About this task — For each record below, retype the text exactly and omit any image.

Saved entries
***

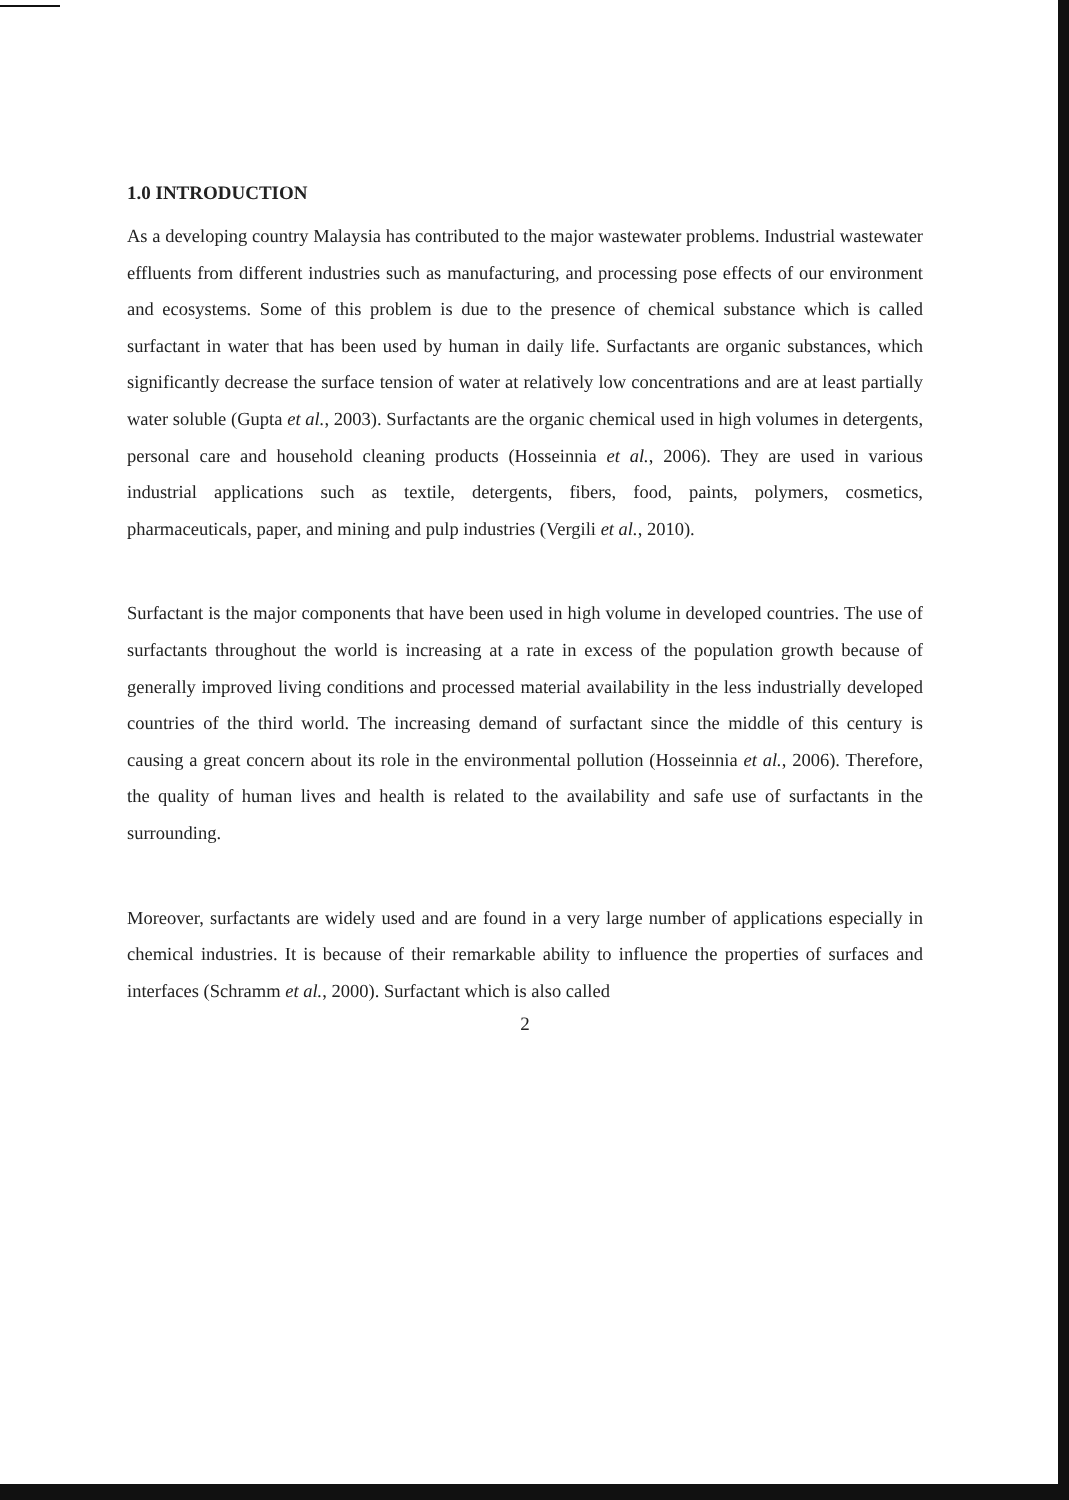1.0 INTRODUCTION
As a developing country Malaysia has contributed to the major wastewater problems. Industrial wastewater effluents from different industries such as manufacturing, and processing pose effects of our environment and ecosystems. Some of this problem is due to the presence of chemical substance which is called surfactant in water that has been used by human in daily life. Surfactants are organic substances, which significantly decrease the surface tension of water at relatively low concentrations and are at least partially water soluble (Gupta et al., 2003). Surfactants are the organic chemical used in high volumes in detergents, personal care and household cleaning products (Hosseinnia et al., 2006). They are used in various industrial applications such as textile, detergents, fibers, food, paints, polymers, cosmetics, pharmaceuticals, paper, and mining and pulp industries (Vergili et al., 2010).
Surfactant is the major components that have been used in high volume in developed countries. The use of surfactants throughout the world is increasing at a rate in excess of the population growth because of generally improved living conditions and processed material availability in the less industrially developed countries of the third world. The increasing demand of surfactant since the middle of this century is causing a great concern about its role in the environmental pollution (Hosseinnia et al., 2006). Therefore, the quality of human lives and health is related to the availability and safe use of surfactants in the surrounding.
Moreover, surfactants are widely used and are found in a very large number of applications especially in chemical industries. It is because of their remarkable ability to influence the properties of surfaces and interfaces (Schramm et al., 2000). Surfactant which is also called
2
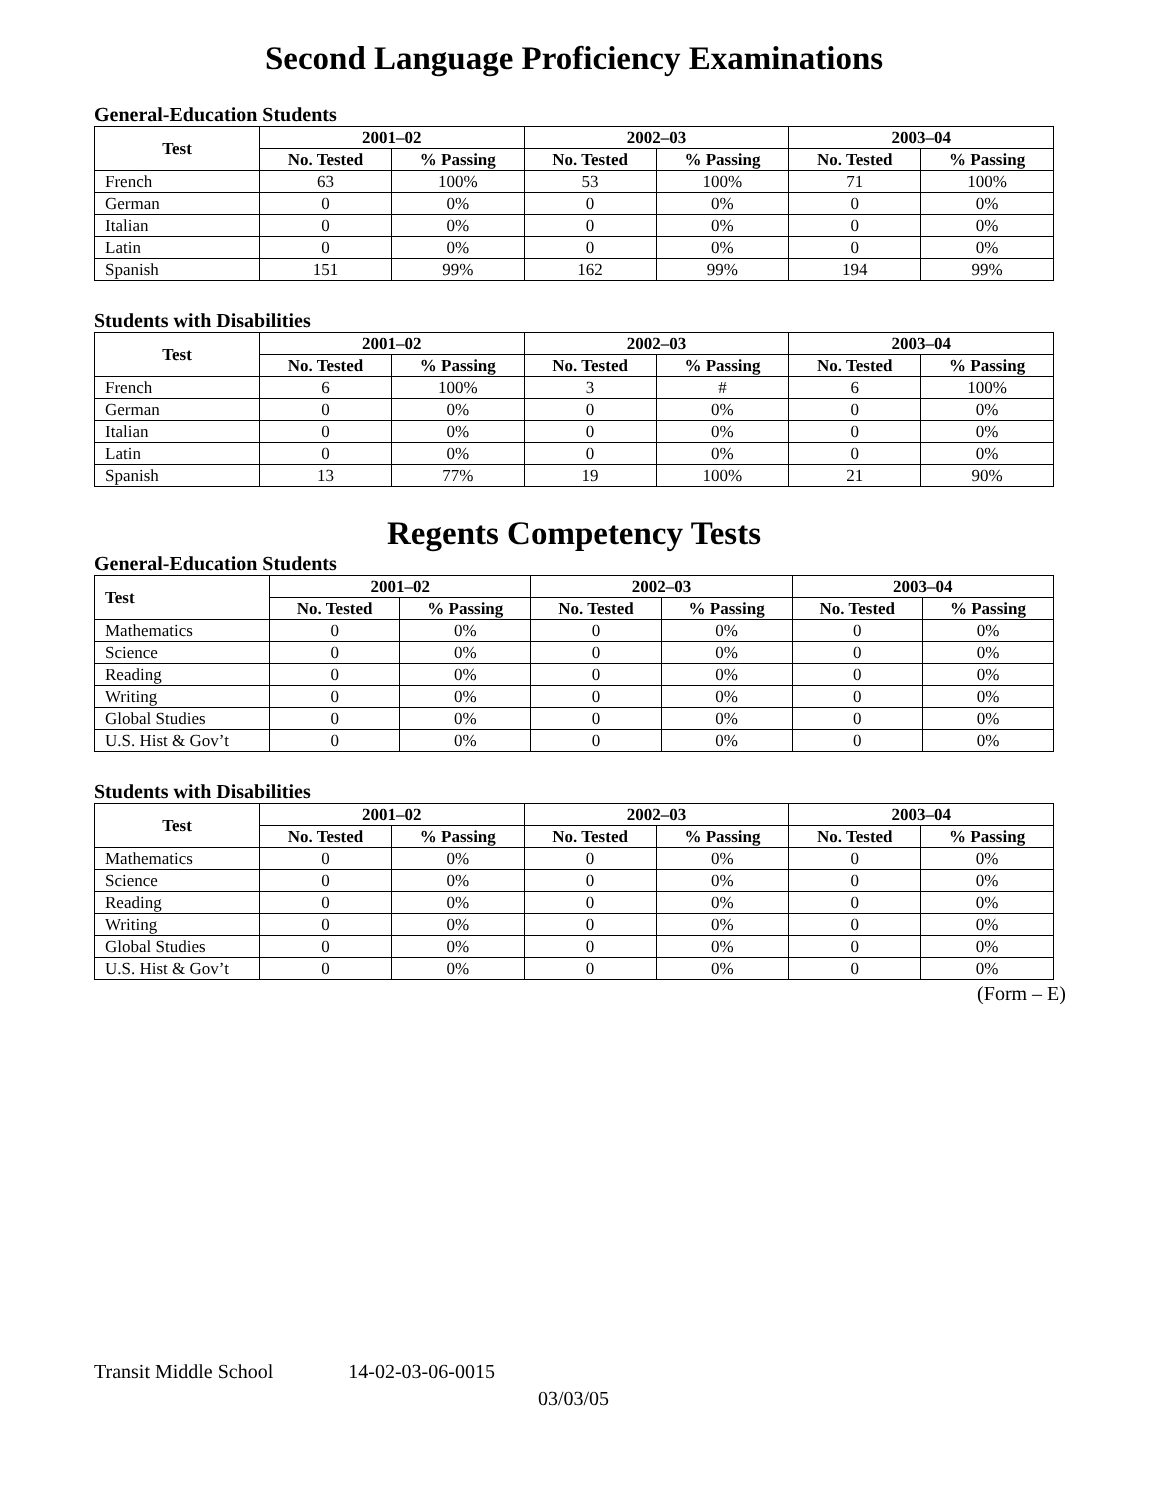Second Language Proficiency Examinations
General-Education Students
| Test | 2001–02 | | 2002–03 | | 2003–04 | |
| --- | --- | --- | --- | --- | --- | --- |
| | No. Tested | % Passing | No. Tested | % Passing | No. Tested | % Passing |
| French | 63 | 100% | 53 | 100% | 71 | 100% |
| German | 0 | 0% | 0 | 0% | 0 | 0% |
| Italian | 0 | 0% | 0 | 0% | 0 | 0% |
| Latin | 0 | 0% | 0 | 0% | 0 | 0% |
| Spanish | 151 | 99% | 162 | 99% | 194 | 99% |
Students with Disabilities
| Test | 2001–02 | | 2002–03 | | 2003–04 | |
| --- | --- | --- | --- | --- | --- | --- |
| | No. Tested | % Passing | No. Tested | % Passing | No. Tested | % Passing |
| French | 6 | 100% | 3 | # | 6 | 100% |
| German | 0 | 0% | 0 | 0% | 0 | 0% |
| Italian | 0 | 0% | 0 | 0% | 0 | 0% |
| Latin | 0 | 0% | 0 | 0% | 0 | 0% |
| Spanish | 13 | 77% | 19 | 100% | 21 | 90% |
Regents Competency Tests
General-Education Students
| Test | 2001–02 | | 2002–03 | | 2003–04 | |
| --- | --- | --- | --- | --- | --- | --- |
| | No. Tested | % Passing | No. Tested | % Passing | No. Tested | % Passing |
| Mathematics | 0 | 0% | 0 | 0% | 0 | 0% |
| Science | 0 | 0% | 0 | 0% | 0 | 0% |
| Reading | 0 | 0% | 0 | 0% | 0 | 0% |
| Writing | 0 | 0% | 0 | 0% | 0 | 0% |
| Global Studies | 0 | 0% | 0 | 0% | 0 | 0% |
| U.S. Hist & Gov’t | 0 | 0% | 0 | 0% | 0 | 0% |
Students with Disabilities
| Test | 2001–02 | | 2002–03 | | 2003–04 | |
| --- | --- | --- | --- | --- | --- | --- |
| | No. Tested | % Passing | No. Tested | % Passing | No. Tested | % Passing |
| Mathematics | 0 | 0% | 0 | 0% | 0 | 0% |
| Science | 0 | 0% | 0 | 0% | 0 | 0% |
| Reading | 0 | 0% | 0 | 0% | 0 | 0% |
| Writing | 0 | 0% | 0 | 0% | 0 | 0% |
| Global Studies | 0 | 0% | 0 | 0% | 0 | 0% |
| U.S. Hist & Gov’t | 0 | 0% | 0 | 0% | 0 | 0% |
(Form – E)
Transit Middle School 14-02-03-06-0015
03/03/05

***

Answer to the problem —
1.0 INTRODUCTION
As a developing country Malaysia has contributed to the major wastewater problems. Industrial wastewater effluents from different industries such as manufacturing, and processing pose effects of our environment and ecosystems. Some of this problem is due to the presence of chemical substance which is called surfactant in water that has been used by human in daily life. Surfactants are organic substances, which significantly decrease the surface tension of water at relatively low concentrations and are at least partially water soluble (Gupta et al., 2003). Surfactants are the organic chemical used in high volumes in detergents, personal care and household cleaning products (Hosseinnia et al., 2006). They are used in various industrial applications such as textile, detergents, fibers, food, paints, polymers, cosmetics, pharmaceuticals, paper, and mining and pulp industries (Vergili et al., 2010).
Surfactant is the major components that have been used in high volume in developed countries. The use of surfactants throughout the world is increasing at a rate in excess of the population growth because of generally improved living conditions and processed material availability in the less industrially developed countries of the third world. The increasing demand of surfactant since the middle of this century is causing a great concern about its role in the environmental pollution (Hosseinnia et al., 2006). Therefore, the quality of human lives and health is related to the availability and safe use of surfactants in the surrounding.
Moreover, surfactants are widely used and are found in a very large number of applications especially in chemical industries. It is because of their remarkable ability to influence the properties of surfaces and interfaces (Schramm et al., 2000). Surfactant which is also called
2
Second Language Proficiency Examinations
General-Education Students
| Test | 2001–02 | | 2002–03 | | 2003–04 | |
| --- | --- | --- | --- | --- | --- | --- |
| | No. Tested | % Passing | No. Tested | % Passing | No. Tested | % Passing |
| French | 63 | 100% | 53 | 100% | 71 | 100% |
| German | 0 | 0% | 0 | 0% | 0 | 0% |
| Italian | 0 | 0% | 0 | 0% | 0 | 0% |
| Latin | 0 | 0% | 0 | 0% | 0 | 0% |
| Spanish | 151 | 99% | 162 | 99% | 194 | 99% |
Students with Disabilities
| Test | 2001–02 | | 2002–03 | | 2003–04 | |
| --- | --- | --- | --- | --- | --- | --- |
| | No. Tested | % Passing | No. Tested | % Passing | No. Tested | % Passing |
| French | 6 | 100% | 3 | # | 6 | 100% |
| German | 0 | 0% | 0 | 0% | 0 | 0% |
| Italian | 0 | 0% | 0 | 0% | 0 | 0% |
| Latin | 0 | 0% | 0 | 0% | 0 | 0% |
| Spanish | 13 | 77% | 19 | 100% | 21 | 90% |
Regents Competency Tests
General-Education Students
| Test | 2001–02 | | 2002–03 | | 2003–04 | |
| --- | --- | --- | --- | --- | --- | --- |
| | No. Tested | % Passing | No. Tested | % Passing | No. Tested | % Passing |
| Mathematics | 0 | 0% | 0 | 0% | 0 | 0% |
| Science | 0 | 0% | 0 | 0% | 0 | 0% |
| Reading | 0 | 0% | 0 | 0% | 0 | 0% |
| Writing | 0 | 0% | 0 | 0% | 0 | 0% |
| Global Studies | 0 | 0% | 0 | 0% | 0 | 0% |
| U.S. Hist & Gov’t | 0 | 0% | 0 | 0% | 0 | 0% |
Students with Disabilities
| Test | 2001–02 | | 2002–03 | | 2003–04 | |
| --- | --- | --- | --- | --- | --- | --- |
| | No. Tested | % Passing | No. Tested | % Passing | No. Tested | % Passing |
| Mathematics | 0 | 0% | 0 | 0% | 0 | 0% |
| Science | 0 | 0% | 0 | 0% | 0 | 0% |
| Reading | 0 | 0% | 0 | 0% | 0 | 0% |
| Writing | 0 | 0% | 0 | 0% | 0 | 0% |
| Global Studies | 0 | 0% | 0 | 0% | 0 | 0% |
| U.S. Hist & Gov’t | 0 | 0% | 0 | 0% | 0 | 0% |
(Form – E)
Transit Middle School 14-02-03-06-0015
03/03/05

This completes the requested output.